François-Xavier Lalanne, KL Unique Drawing Board, 1964
Sotheby’s, Paris, 3 May: Design
Est €500,000-€700,000
This unique drawing board by the late French sculptor François-Xavier Lalanne was commissioned by fashion designer Karl Lagerfeld, an early supporter of the artist, for his apartment on the Rue de l’Université of Paris. In the mid-1970s, Lagerfeld gave the work to the decorative arts dealer Jacques Grange, who kept it in his apartment in the 6th arrondissement until the 1980s. The piece has a spherical container, a lamp, an adjustable tray and metal and glass containers for brushes and pencils, as well as a leather palette for preparing watercolors and gouaches. “Pieces such as this, commissioned directly by their sponsors, are extremely rare”, says Florent Jeanniard, the auction house’s head of design in Paris. Around the same period this work was devised, Lalanne also designed a bar for Yves Saint Laurent and Pierre Bergé called the YSL bar (1965), which made €2.8m (est €200,000-€300,000) at Christie’s Paris in 2009. Christie’s New York achieved the artist’s overall record in 2011 with a group of ten patinated bronze sheep, designed around 1979, that made around $7.5m (est $600,000-$900,000).
Enrique Linares, Maquette of the façade of the of the Alhambra, late 19th century
Tajan, Paris, 4 May: Oriental Art
Est €2,000-€4,000
This hand-carved maquette of the façade of the famed Alhambra palace of Granada, Spain, shows a triple arch surmounted by four windows, and contains a photograph signed by the Spanish artist Enrique Linares in the background, which shows the view from that vantage point of the hilltop complex. The work also incorporates plaster, carved marble and a wooden frame with inlays. Such mixed-media architectural models of the Alhambra “were made throughout the 19th century and are generally incomparable works of art, executed with astonishing detail”, says Deborah Teboul, the auction house’s director of Asian art. This example has sustained some damage like cracks and fading. Although the Spanish artist’s biography “is difficult—not much is known about him”, adds Teboul, similar examples signed by Linares are included in the collections of the Victoria and Albert Museum of London and the Rijksmuseum of Amsterdam, and have been offered at auction in the $1,500 to $6,000 range.
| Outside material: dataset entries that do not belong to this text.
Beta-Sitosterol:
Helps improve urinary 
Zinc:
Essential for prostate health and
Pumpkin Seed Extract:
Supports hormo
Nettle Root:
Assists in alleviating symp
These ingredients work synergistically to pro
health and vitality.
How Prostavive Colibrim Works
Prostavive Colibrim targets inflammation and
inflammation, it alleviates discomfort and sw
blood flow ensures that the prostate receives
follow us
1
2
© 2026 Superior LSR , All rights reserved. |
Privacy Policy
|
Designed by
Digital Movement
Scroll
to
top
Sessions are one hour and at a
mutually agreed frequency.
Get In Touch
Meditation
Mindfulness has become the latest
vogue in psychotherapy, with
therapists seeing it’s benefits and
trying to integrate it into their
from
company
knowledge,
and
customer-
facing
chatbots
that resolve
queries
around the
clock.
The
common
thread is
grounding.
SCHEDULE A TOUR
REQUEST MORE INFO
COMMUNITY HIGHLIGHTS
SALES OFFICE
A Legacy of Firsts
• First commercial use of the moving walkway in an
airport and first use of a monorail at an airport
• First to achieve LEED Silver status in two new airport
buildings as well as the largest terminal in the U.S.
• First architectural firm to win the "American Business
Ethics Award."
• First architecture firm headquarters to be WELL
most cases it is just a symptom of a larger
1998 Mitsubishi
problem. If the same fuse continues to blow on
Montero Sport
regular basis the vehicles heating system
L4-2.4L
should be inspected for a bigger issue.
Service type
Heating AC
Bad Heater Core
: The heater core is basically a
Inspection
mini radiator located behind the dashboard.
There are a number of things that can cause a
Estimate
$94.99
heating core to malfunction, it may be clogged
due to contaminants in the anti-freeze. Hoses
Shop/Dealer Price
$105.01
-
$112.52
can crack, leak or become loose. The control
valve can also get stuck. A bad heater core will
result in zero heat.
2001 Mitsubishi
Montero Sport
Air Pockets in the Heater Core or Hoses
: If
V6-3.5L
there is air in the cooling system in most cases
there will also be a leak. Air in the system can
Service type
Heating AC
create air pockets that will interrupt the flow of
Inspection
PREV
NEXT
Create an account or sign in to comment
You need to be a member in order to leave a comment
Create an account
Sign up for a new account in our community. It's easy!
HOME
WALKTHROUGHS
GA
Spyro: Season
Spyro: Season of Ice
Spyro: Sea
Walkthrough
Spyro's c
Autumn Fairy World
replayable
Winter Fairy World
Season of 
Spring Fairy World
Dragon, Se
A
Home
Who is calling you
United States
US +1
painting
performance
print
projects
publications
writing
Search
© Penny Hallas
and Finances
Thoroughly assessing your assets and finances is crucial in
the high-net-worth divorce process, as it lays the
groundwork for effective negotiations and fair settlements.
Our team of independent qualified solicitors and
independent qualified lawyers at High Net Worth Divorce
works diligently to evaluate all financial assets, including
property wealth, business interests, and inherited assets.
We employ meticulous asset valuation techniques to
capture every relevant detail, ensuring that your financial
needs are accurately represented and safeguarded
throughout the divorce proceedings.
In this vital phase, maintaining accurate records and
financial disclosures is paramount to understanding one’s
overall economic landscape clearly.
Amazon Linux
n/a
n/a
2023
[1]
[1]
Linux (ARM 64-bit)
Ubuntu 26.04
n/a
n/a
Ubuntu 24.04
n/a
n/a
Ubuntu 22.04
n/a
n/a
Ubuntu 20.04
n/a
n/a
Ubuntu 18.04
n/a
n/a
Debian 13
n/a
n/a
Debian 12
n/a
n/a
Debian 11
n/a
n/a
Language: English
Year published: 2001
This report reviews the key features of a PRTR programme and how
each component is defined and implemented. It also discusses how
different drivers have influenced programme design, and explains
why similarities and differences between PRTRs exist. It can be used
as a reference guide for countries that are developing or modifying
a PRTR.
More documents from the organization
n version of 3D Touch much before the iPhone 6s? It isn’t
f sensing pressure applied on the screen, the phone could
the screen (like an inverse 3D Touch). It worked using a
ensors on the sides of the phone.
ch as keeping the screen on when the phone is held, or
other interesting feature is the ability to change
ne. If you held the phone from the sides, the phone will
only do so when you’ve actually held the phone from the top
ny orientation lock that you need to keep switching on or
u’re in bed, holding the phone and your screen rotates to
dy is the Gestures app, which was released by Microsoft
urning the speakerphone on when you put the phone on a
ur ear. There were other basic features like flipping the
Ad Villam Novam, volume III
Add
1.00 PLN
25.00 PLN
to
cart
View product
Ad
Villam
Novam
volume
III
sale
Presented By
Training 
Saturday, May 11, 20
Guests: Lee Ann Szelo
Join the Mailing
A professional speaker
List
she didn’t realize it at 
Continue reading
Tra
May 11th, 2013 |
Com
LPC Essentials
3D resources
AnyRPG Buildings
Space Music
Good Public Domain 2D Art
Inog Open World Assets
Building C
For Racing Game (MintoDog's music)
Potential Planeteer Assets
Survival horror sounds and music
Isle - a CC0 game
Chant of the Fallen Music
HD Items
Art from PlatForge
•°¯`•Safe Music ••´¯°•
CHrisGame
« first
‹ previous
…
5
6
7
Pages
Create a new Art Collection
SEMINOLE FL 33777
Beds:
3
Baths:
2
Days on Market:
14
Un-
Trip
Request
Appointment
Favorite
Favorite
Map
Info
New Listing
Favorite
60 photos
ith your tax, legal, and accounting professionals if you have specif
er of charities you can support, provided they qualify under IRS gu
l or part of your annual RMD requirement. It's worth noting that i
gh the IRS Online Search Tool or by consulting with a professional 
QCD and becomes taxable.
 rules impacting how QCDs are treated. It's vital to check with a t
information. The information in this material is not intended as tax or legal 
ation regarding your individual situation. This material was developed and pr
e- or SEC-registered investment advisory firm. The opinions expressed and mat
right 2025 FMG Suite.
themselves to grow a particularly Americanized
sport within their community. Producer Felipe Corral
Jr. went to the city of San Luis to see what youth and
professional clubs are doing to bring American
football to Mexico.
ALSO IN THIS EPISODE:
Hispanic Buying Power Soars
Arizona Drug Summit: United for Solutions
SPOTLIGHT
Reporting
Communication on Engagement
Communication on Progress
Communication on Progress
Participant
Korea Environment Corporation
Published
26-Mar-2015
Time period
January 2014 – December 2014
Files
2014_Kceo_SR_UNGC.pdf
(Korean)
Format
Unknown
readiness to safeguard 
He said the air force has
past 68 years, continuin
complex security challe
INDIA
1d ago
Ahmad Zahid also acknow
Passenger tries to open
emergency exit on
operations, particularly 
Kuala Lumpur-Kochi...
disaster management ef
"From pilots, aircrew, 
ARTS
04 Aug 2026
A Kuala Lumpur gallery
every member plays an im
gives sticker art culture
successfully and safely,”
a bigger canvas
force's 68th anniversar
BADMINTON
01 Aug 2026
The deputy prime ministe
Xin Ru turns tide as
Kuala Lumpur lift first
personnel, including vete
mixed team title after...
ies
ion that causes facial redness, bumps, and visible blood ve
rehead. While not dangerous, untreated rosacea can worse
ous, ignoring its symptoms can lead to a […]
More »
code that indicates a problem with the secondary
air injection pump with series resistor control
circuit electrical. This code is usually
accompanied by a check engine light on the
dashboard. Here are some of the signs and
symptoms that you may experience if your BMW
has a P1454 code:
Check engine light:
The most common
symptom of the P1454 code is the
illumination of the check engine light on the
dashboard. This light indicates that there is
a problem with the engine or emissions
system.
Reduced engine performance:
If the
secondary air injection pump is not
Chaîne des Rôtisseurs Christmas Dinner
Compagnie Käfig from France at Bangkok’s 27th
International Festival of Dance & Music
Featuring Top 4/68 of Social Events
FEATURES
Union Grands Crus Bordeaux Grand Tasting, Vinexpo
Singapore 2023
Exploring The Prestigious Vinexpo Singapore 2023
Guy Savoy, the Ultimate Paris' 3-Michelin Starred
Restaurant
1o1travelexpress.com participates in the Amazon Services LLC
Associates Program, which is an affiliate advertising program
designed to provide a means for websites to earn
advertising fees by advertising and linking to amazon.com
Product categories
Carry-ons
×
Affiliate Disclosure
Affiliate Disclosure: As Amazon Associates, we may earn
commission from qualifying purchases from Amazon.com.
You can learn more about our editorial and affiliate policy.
Northwest Coast Chilkat Blanket, around 1900
Skinner, Boston, 5 May: American Indian and Ethnographic Arts
Est $35,000-$45,000
This ceremonial robe, made by a tribe of the Northwest Coast with woven mountain goat wool and cedar bark and backed by either caribou or deer hide, is known as a Chilkat blanket. The piece is similar to a piece one illustrated in a volume of the Memoirs of the American Museum of Natural History, published by the ethnographic photographer George T. Emmons in 1907, which deals with blankets discovered during the Jesup North Pacific Expedition, led by the influential German-American anthropologist Franz Boas between 1897 and 1902. Emmons writes that such pieces were unisex and tell mythical stories .He deciphered the patterns of this blanket as “a bear underwater, [with inverted faces under each jaw [and] adjoining wing design; [...] the lateral fields [show] the raven sitting [with its] beak turned outward [...]”. Similar Chilkat blankets are included in major collections like the Metropolitan Museum of Art and have fetched up to $42,000 at auction.